The defence for Margaret Sanger (who in 1952 also founded the International Planned Parenthood Federation, the most powerful global abortion organization) had always been that she was, above all else, a feminist who fought and worked for the self-determination of women, particularly for their release from the slavery of pregnancy. Whereas her involvement with eugenics societies (in the US and Great Britain) was a means of achieving her true goal, just as the harmony with racist thought would have been the result of the culture of the time, dominated by eugenics.

Thus, while some are distancing themselves from Sanger and her ideas about race, this is no problem for the more than 800 abortion clinics spread throughout the United States. Eugenics, for them, is nothing more than a private belief of Margaret Sanger. Eugenics can be certainly condemned but has no affect on the "meritorious" birth control activities at Planned Parenthood. It is therefore sufficient to cancel her name, remove her images, and possibly even take down her statues, in order to remain entitled to continue providing abortion services.

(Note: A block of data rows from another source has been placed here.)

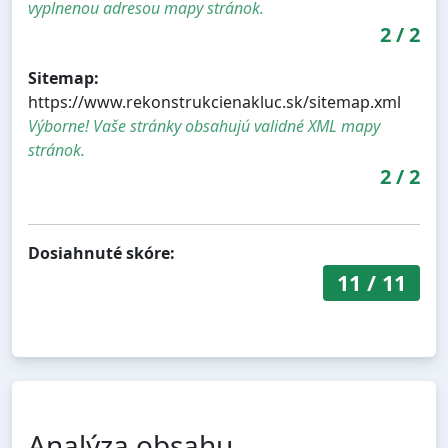
vyplnenou adresou mapy stránok.
2
/
2
Sitemap:
https://www.rekonstrukcienakluc.sk/sitemap.xml
Výborne! Vaše stránky obsahujú validné XML mapy
stránok.
2
/
2
Dosiahnuté skóre:
11
/
11
Analýza obsahu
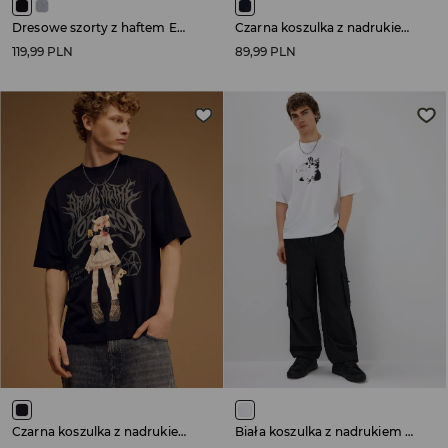
Dresowe szorty z haftem Euphoria czarne
Czarna koszulka z nadrukiem Pierce the Veil
119,99 PLN
89,99 PLN
Czarna koszulka z nadrukiem Bring Me The Horizon
Biała koszulka z nadrukiem kota z podpisem "Lock in"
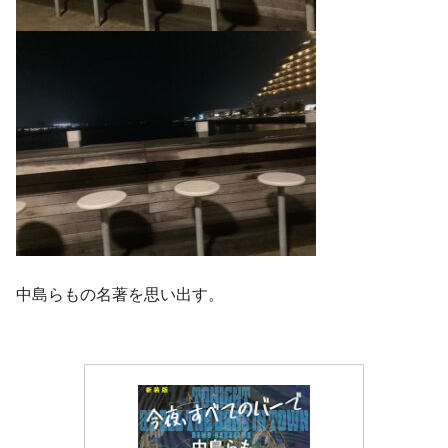
中島らもの名著を思い出す。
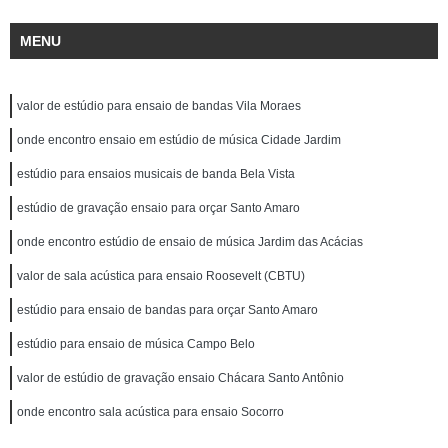
MENU
valor de estúdio para ensaio de bandas Vila Moraes
onde encontro ensaio em estúdio de música Cidade Jardim
estúdio para ensaios musicais de banda Bela Vista
estúdio de gravação ensaio para orçar Santo Amaro
onde encontro estúdio de ensaio de música Jardim das Acácias
valor de sala acústica para ensaio Roosevelt (CBTU)
estúdio para ensaio de bandas para orçar Santo Amaro
estúdio para ensaio de música Campo Belo
valor de estúdio de gravação ensaio Chácara Santo Antônio
onde encontro sala acústica para ensaio Socorro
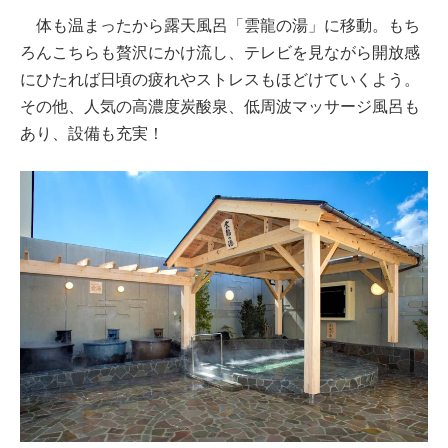
体も温まったから露天風呂「雲龍の湯」に移動。もち
ろんこちらも贅沢にかけ流し、テレビを見ながら開放感
にひたれば日頃の疲れやストレスもほどけていくよう。
その他、人気の高濃度炭酸泉、低周波マッサージ風呂も
あり、設備も充実！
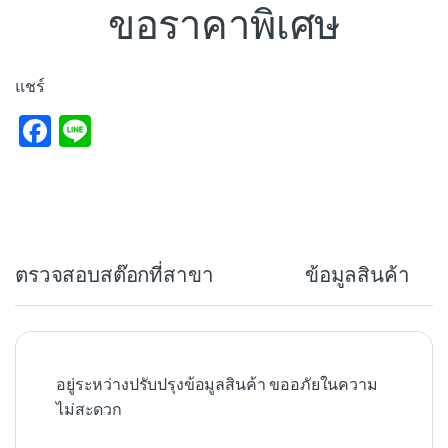
ขอราคาพิเศษ
แชร์
F
Li
a
n
c
e
e
b
ตรวจสอบสต๊อกที่สาขา
ข้อมูลสินค้า
o
o
k
อยู่ระหว่างปรับปรุงข้อมูลสินค้า ขออภัยในความ
ไม่สะดวก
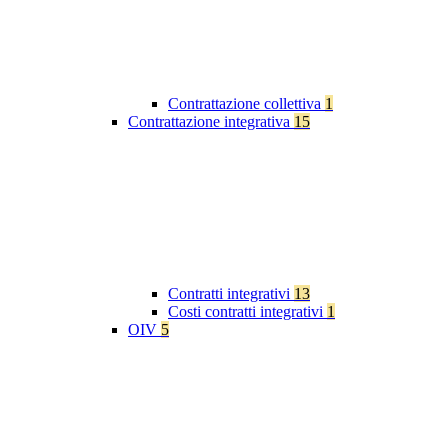
Contrattazione collettiva
1
Contrattazione integrativa
15
Contratti integrativi
13
Costi contratti integrativi
1
OIV
5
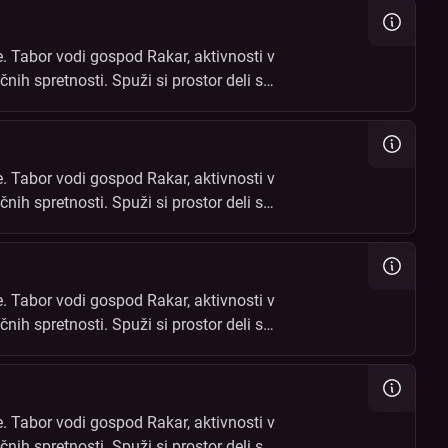
. Tabor vodi gospod Rakar, aktivnosti v
čnih spretnosti. Spuži si prostor deli s
čin!
. Tabor vodi gospod Rakar, aktivnosti v
čnih spretnosti. Spuži si prostor deli s
čin!
. Tabor vodi gospod Rakar, aktivnosti v
čnih spretnosti. Spuži si prostor deli s
čin!
. Tabor vodi gospod Rakar, aktivnosti v
čnih spretnosti. Spuži si prostor deli s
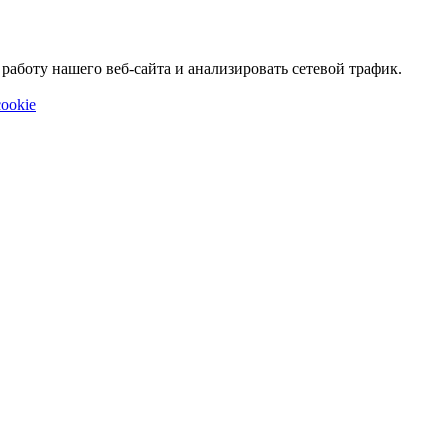
аботу нашего веб-сайта и анализировать сетевой трафик.
ookie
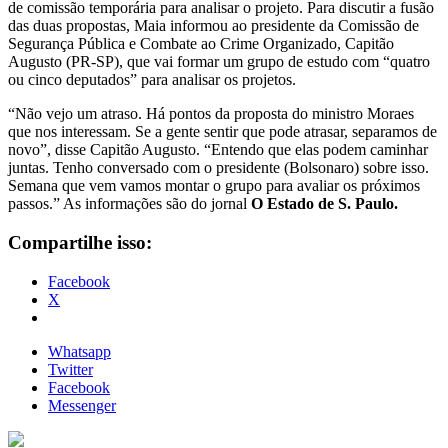
de comissão temporária para analisar o projeto. Para discutir a fusão
das duas propostas, Maia informou ao presidente da Comissão de
Segurança Pública e Combate ao Crime Organizado, Capitão
Augusto (PR-SP), que vai formar um grupo de estudo com “quatro
ou cinco deputados” para analisar os projetos.
“Não vejo um atraso. Há pontos da proposta do ministro Moraes
que nos interessam. Se a gente sentir que pode atrasar, separamos de
novo”, disse Capitão Augusto. “Entendo que elas podem caminhar
juntas. Tenho conversado com o presidente (Bolsonaro) sobre isso.
Semana que vem vamos montar o grupo para avaliar os próximos
passos.” As informações são do jornal
O Estado de S. Paulo.
Compartilhe isso:
Facebook
X
Whatsapp
Twitter
Facebook
Messenger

But is it really so? Is it really true that racism was a "concession" to the culture of her time, independent and irrelevant to Sanger's mission? You might say “absolutely not.” Indeed, simply rereading Margaret Sanger’s writings - who published abundantly - and looking at her conclusions, one gets the exact opposite impression. "More children from the healthy, less children from the weak, this is the principle of birth control," she wrote in a 1919 edition of Birth Control Review.

In one of her most important books The Pivot of Civilization (1920), Sanger expresses anger with "philanthropists", that is, with those who provided free assistance to poor pregnant women. She says they forced "the healthiest and most normal women in the world to take on the burden of irrational and indiscriminate fertility...” What is more, she warns of the dangers associated with "the residents of poor neighbourhoods who multiply like rabbits, overflowing from the confines of their neighbourhoods and countries while transmitting their diseases and their lower quality genes to the best persons of society."

Moreover, those chosen for segregation and sterilisation belong almost entirely to ethnic minorities. So right from the start, the campaigns to bring contraception and later abortion concentrate on urban centres where the presence of blacks and Hispanics is prevalent, in addition to other ethnic minorities. The same is true internationally, where the International Planned Parenthood Foundation acts almost exclusively in developing countries.

Even today in the United States, abortion clinics and related campaigns are concentrated in the areas with the greatest presence of ethnic minorities, especially among African Americans. So much so that out of 850,000 abortions performed in the United States in 2017, 36% concern African-American women when African-Americans represent only 13% of the population. 23% of abortions are performed on Hispanic women (Hispanics count for 18% of the total U.S. population). On the contrary, about 33% of abortions concern white women when Caucasians represent 61% of the total population.

The fact is that the birth control movement which radical Sanger-like feminists advance is racist in nature. It is just as racist as the eugenics societies. Cancelling Sanger's name to save Planned Parenthood's abortion activities is clearly an ideological move. If they had really wanted to achieve a mea culpa on "racism" Planned Parenthood should be consistent and shut down all its abortion clinics scattered all over the United States.